Title:
Furnace damper and support
United States Patent 3996864


Abstract:
A damper for controlling the passage of combustion gases through a conduit in a furnace. The damper is a mass of formed refractory material shiftable through an opening in the side of the conduit between an operative position extending into the conduit and inoperative position spaced laterally of the conduit. The damper is mounted on an elongate hollow beam which has a coolant fluid flow passage extending therethrough and apertures through which coolant fluid may pass to cool the exterior of the damper and support. A housing extends laterally of the conduit and has side and end walls positioned to receive and enclose portions of the damper and damper support retracted from the conduit. The damper support is enclosed and shielded by the housing walls throughout operation of the apparatus. A coolant fluid supply is operable to inject coolant fluid under pressure into the damper support so that such fluid may flow outwardly therefrom to cool the damper support and surfaces of the damper.



Inventors:
Jones, Allen Jacob (Grants Pass, OR)
Application Number:
05/640896
Publication Date:
12/14/1976
Filing Date:
12/15/1975
Assignee:
Agnew S. J. (Tenino, WA)
Primary Class:
Other Classes:
126/285A
International Classes:
F23L13/06; (IPC1-7): F23L13/06
Field of Search:
126/285R, 126/285N, 110/163
View Patent Images:
US Patent References:
3716004REFRACTORY DAMPER FOR HIGH TEMPERATURE OR CORROSIVE GASES1973-02-13Jones110/163
3598067DAMPER FOR HIGH TEMPERATURE OR CORROSIVE GASES1971-08-10Jones110/163
1684200Apparatus for burning fine fuel in suspension1928-09-11Pollack110/163
1634559Damper construction1927-07-05Schmidt110/163
0969188N/A1910-09-06Pruitt110/163



Primary Examiner:
Sprague, Kenneth W.
Attorney, Agent or Firm:
Kolisch, Hartwell, Dickinson & Stuart
Claims:
It is claimed and desired to secure by Letters Patent:

1. Apparatus for controlling the flow of combustion gases along a path through a furnace conduit wherein said conduit has an opening defined in one of its sides, comprising

a damper mounted for shifting between extended and retracted positions through said opening with a leading edge of said damper and portions of said damper adjacent said edge moving into said path when in an extended position and moving out of said path when in its retracted position, said damper being constructed of a refractory material,

a metallic damper support connected to and supporting the edge of said damper opposite its said leading edge, said support having a coolant fluid flow passage defined therein and apertures providing communication between said passage and the exterior of said damper support through which a flow of coolant fluid may pass from said passage to the exterior of said support to cool said damper and support.

+-------+

_Written task 1_
Answer these questions about the furnace damper patent above:
(a) What kind of material is the damper made of?
(b) On what date was the application filed?
(c) Where is the inventor located?
_Written task 2_
Continue the furnace damper patent from its last sentence with the claims that follow.

_Entries shown_
+-------+

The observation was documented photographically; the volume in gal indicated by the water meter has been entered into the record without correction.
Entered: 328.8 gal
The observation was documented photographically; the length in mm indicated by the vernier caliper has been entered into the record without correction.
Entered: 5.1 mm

+-------+

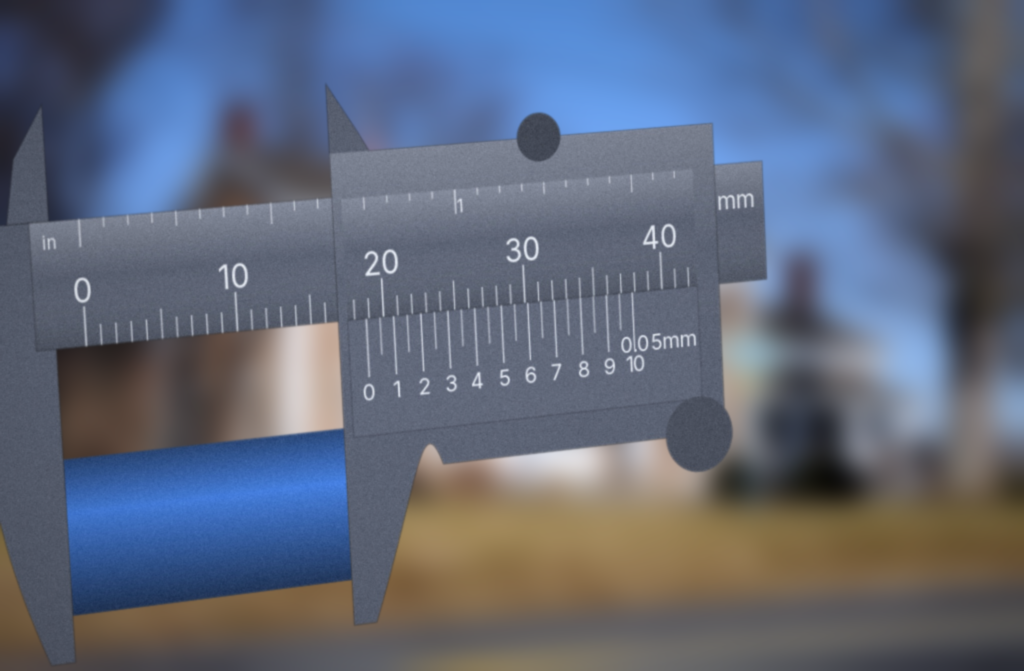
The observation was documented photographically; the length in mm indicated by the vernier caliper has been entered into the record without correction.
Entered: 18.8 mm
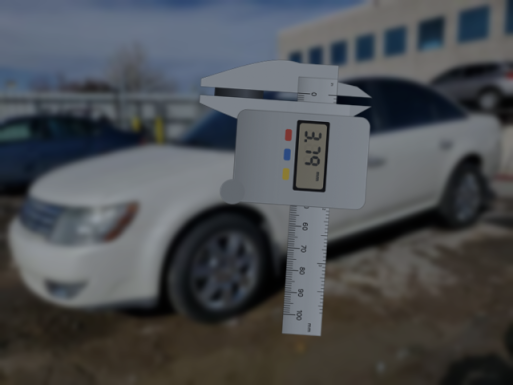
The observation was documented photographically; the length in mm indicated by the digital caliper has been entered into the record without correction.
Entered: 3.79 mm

+-------+

_Exercise result 1_
(a) Refractory material.
(b) December 15, 1975 (12/15/1975).
(c) Grants Pass, Oregon (OR).

_Exercise result 2_
2. The apparatus of claim 1, wherein said damper has coolant fluid passages defined therein and extending therethrough communicating with said passage in the support.

3. The apparatus of claim 1, which further comprises coolant fluid supply means operatively connected to said damper support to provide a flow of coolant fluid under pressure to said damper support.

4. The apparatus of claim 3, wherein said damper support comprises an elongate hollow beam extending along and supporting a major portion of said opposite edge of the damper.

5. The apparatus of claim 3, which further comprises a damper housing extending laterally of said conduit for receiving said damper when shifted to its retracted position, said housing having side and end walls substantially enclosing said damper when in its retracted position, said support means further comprises an elongate tubular support rod having a passage extending therethrough communicating with said passage in the damper support, said rod extending slidably through an opening in said housing opposite said first-mentioned opening, and said coolant fluid supply means is operatively connected to said support rod for providing a flow of coolant fluid under pressure therethrough to said damper support.

6. The apparatus of claim 3, wherein said coolant fluid supply means comprises a blower operable to inject coolant air into said damper support for exhaust from said apertures.

7. The apparatus of claim 6, which further comprises means for directing a portion of said coolant fluid exhausted from said apertures across a face portion of said damper.

8. The apparatus of claim 5, wherein said side walls of said housing enclose opposite face surfaces of said damper when said damper is shifted outwardly from said conduit, and said side walls are operable to direct a flow of coolant fluid exhausted from said damper support across opposite faces of said damper.

9. The apparatus of claim 3, which further comprises a damper housing extending laterally of said conduit for receiving said damper when shifted toward its retracted position, said housing having side and end walls substantially enclosing said damper when shifted to its retracted position and shielding said damper support from direct effects of combustion gases in said conduit throughout operation of the damper.

10. The apparatus of claim 9, wherein said coolant fluid supply comprises a blower for injecting coolant air into said housing and damper support.

11. The apparatus of claim 1, wherein said damper support comprises an elongate hollow beam extending along and supporting a major portion of said opposite edge of the damper, said apertures extend through a side of said beam facing said damper, and which further comprises spacer means interposed between said beam and damper to permit coolant fluid to flow from said apertures and across face portions of said damper.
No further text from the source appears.